Task requirements - Where does "simplicidad" appear in the data? Return each line that holds it.

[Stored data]
[Start of section]
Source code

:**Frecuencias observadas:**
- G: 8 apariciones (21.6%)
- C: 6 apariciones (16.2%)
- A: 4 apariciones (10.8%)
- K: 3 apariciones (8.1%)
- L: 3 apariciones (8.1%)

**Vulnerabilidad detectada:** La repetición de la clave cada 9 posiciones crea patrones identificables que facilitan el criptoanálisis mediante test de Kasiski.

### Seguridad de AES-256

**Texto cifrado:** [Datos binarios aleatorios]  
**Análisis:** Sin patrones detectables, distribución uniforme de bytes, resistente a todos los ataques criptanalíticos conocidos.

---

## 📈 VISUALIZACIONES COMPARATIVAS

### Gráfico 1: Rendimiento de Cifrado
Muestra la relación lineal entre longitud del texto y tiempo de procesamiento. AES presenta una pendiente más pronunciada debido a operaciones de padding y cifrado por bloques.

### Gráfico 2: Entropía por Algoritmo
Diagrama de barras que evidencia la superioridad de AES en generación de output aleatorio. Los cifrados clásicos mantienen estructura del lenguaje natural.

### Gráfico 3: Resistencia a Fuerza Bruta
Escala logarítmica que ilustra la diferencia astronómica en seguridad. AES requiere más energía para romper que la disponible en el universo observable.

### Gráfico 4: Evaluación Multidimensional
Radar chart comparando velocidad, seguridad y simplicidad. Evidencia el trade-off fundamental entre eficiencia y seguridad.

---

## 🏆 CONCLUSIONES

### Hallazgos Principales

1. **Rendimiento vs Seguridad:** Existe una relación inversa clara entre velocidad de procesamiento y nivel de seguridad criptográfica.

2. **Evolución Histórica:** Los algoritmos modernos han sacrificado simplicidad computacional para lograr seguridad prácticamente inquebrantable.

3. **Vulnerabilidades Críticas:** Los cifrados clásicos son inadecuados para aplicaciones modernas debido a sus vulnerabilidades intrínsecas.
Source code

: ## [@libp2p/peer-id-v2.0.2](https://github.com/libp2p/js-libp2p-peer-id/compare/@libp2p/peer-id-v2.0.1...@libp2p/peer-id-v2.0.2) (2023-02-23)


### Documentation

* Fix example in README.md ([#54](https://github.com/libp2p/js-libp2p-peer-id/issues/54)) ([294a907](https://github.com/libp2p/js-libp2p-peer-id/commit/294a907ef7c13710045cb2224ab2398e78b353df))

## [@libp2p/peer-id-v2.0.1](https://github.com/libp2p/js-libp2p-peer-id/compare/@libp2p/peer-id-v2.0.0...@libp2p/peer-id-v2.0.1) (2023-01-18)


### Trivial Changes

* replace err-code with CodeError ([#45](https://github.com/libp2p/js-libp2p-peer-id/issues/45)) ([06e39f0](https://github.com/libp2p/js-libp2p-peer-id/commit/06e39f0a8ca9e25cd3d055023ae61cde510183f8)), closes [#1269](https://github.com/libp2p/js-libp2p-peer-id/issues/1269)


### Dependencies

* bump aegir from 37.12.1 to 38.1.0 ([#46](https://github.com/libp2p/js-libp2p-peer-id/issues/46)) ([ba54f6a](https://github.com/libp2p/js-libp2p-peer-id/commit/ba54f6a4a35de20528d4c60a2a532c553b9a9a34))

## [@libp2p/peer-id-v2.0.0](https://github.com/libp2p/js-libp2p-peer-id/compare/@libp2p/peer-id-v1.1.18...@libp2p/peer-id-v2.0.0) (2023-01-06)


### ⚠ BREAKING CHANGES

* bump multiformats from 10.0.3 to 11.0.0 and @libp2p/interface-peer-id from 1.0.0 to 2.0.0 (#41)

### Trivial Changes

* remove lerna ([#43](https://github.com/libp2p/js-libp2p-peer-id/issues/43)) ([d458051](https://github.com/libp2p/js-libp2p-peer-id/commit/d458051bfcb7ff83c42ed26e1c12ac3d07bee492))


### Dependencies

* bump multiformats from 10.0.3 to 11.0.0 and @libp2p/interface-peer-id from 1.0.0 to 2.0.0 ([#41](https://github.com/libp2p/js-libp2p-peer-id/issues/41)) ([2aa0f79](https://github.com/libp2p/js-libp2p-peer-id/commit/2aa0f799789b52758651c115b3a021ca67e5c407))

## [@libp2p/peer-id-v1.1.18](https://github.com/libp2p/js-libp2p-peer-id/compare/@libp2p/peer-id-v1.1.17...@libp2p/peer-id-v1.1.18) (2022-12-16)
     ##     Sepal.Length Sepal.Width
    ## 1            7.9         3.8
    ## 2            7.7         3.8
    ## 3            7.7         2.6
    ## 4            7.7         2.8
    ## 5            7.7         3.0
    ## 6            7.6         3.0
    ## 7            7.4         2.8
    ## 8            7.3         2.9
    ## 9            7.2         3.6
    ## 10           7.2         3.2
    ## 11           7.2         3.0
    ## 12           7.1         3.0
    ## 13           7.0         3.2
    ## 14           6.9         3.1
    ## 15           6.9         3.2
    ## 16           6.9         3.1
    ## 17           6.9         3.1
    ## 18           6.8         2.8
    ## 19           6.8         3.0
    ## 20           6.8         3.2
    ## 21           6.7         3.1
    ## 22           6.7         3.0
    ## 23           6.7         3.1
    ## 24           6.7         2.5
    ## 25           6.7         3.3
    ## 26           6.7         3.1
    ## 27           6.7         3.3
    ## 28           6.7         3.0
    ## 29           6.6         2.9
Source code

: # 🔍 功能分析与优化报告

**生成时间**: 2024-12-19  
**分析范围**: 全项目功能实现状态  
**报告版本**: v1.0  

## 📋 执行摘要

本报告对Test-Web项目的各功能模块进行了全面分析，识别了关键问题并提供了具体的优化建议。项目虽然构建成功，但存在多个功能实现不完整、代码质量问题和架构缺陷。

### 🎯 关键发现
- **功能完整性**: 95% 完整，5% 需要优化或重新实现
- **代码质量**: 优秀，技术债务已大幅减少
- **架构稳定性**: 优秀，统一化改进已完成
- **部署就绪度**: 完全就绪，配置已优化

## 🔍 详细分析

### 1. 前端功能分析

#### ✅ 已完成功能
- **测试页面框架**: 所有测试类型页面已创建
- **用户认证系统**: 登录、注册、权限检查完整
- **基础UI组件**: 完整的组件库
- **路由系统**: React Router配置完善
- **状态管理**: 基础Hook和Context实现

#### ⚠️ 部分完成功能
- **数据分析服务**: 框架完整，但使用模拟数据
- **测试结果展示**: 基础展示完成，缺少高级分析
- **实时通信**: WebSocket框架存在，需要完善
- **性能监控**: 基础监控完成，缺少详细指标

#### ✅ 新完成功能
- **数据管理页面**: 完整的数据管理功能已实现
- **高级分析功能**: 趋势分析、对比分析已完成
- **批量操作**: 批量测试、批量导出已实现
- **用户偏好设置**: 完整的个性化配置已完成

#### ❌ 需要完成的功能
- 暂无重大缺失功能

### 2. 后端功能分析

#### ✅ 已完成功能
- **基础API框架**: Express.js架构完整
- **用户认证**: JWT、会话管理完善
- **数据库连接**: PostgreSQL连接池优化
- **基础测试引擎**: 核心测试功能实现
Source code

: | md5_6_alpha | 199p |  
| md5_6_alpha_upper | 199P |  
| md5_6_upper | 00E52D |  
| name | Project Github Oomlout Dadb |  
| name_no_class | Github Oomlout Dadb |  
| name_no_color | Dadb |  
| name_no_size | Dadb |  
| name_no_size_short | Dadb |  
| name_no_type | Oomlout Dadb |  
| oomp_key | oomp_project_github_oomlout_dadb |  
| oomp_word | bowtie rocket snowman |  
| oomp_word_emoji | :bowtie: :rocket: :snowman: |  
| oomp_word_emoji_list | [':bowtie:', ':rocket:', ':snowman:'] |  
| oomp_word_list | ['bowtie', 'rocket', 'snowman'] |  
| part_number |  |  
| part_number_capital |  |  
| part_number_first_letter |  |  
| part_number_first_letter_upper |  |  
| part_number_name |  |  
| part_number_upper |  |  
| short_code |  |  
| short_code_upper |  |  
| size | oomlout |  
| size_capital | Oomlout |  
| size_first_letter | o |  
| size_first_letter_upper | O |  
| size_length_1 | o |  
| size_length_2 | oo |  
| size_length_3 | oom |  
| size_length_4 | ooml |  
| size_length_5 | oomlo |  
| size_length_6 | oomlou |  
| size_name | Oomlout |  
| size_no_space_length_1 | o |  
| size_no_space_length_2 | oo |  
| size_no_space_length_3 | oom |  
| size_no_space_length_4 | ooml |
[End of section]
Response to this task -
Radar chart comparando velocidad, seguridad y simplicidad. Evidencia el trade-off fundamental entre eficiencia y seguridad.
2. **Evolución Histórica:** Los algoritmos modernos han sacrificado simplicidad computacional para lograr seguridad prácticamente inquebrantable.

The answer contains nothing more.